* **WORK REQUEST 1**
Answer each question from the review of Return.
(a) Who directed Return?
(b) In what year does the film begin?
(c) Which recent Hollywood film is built on the same concept as Return?
* **WORK REQUEST 2**
Pull out of the review of Return everything from "The film begins" down to "influence of anesthesia.", copied word for word.

* **TEXT UNDER STUDY**
*** Begin section ***

First time director Lee Gyu-man's Return demonstrates the same basic flaw that has plagued much of Korea's recent output. Technically astounding and blessed with a strong central premise it simply never pays quite enough attention to its characters to succeed as well as it should. That said, even with its flaws, Return makes it very clear that Lee is one of the brighter lights of Korea's current crop of young directors.
The film begins in 1982, with a ten year old boy wheeled into the operating room of a busy hospital for a shockingly graphic and deeply unsettling round of open heart surgery. The boy is put under the cut open, his ribs sawn open, his heart exposed, exposed veins cauterized shut. But though the child appears to all in the room to be unconscious he is actually fully aware - the anesthetic preventing him from moving a muscle or making a sound and yet his mind still fully conscious, his nerves still feeding every excruciating pain impulse into his brain. He hears it all, he feels it all, and the experience leaves him deeply scarred. Yes, like recent Hollywood effort Awake, Return is built on the deeply unsettling concept of anesthesia awareness - an actual phenomenon in which a small percentage of people remain fully aware and conscious when under the influence of anesthesia.

*** End section ***

* **GIVEN MATERIAL**
*** Begin section ***

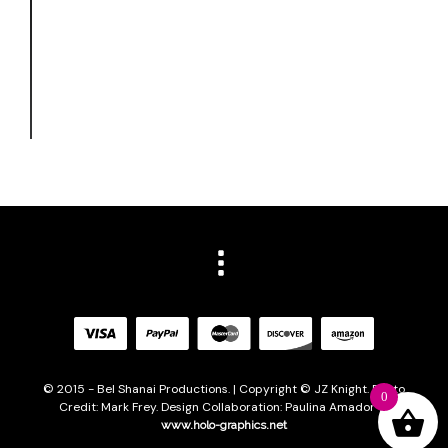
© 2015 - Bel Shanai Productions. | Copyright © JZ Knight. Photo
0
Credit: Mark Frey. Design Collaboration: Paulina Amador of
www.holo-graphics.net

*** End section ***

* **RESPONSE AREA 1**
(a) Lee Gyu-man
(b) 1982
(c) Awake

* **RESPONSE AREA 2**
The film begins in 1982, with a ten year old boy wheeled into the operating room of a busy hospital for a shockingly graphic and deeply unsettling round of open heart surgery. The boy is put under the cut open, his ribs sawn open, his heart exposed, exposed veins cauterized shut. But though the child appears to all in the room to be unconscious he is actually fully aware - the anesthetic preventing him from moving a muscle or making a sound and yet his mind still fully conscious, his nerves still feeding every excruciating pain impulse into his brain. He hears it all, he feels it all, and the experience leaves him deeply scarred. Yes, like recent Hollywood effort Awake, Return is built on the deeply unsettling concept of anesthesia awareness - an actual phenomenon in which a small percentage of people remain fully aware and conscious when under the influence of anesthesia.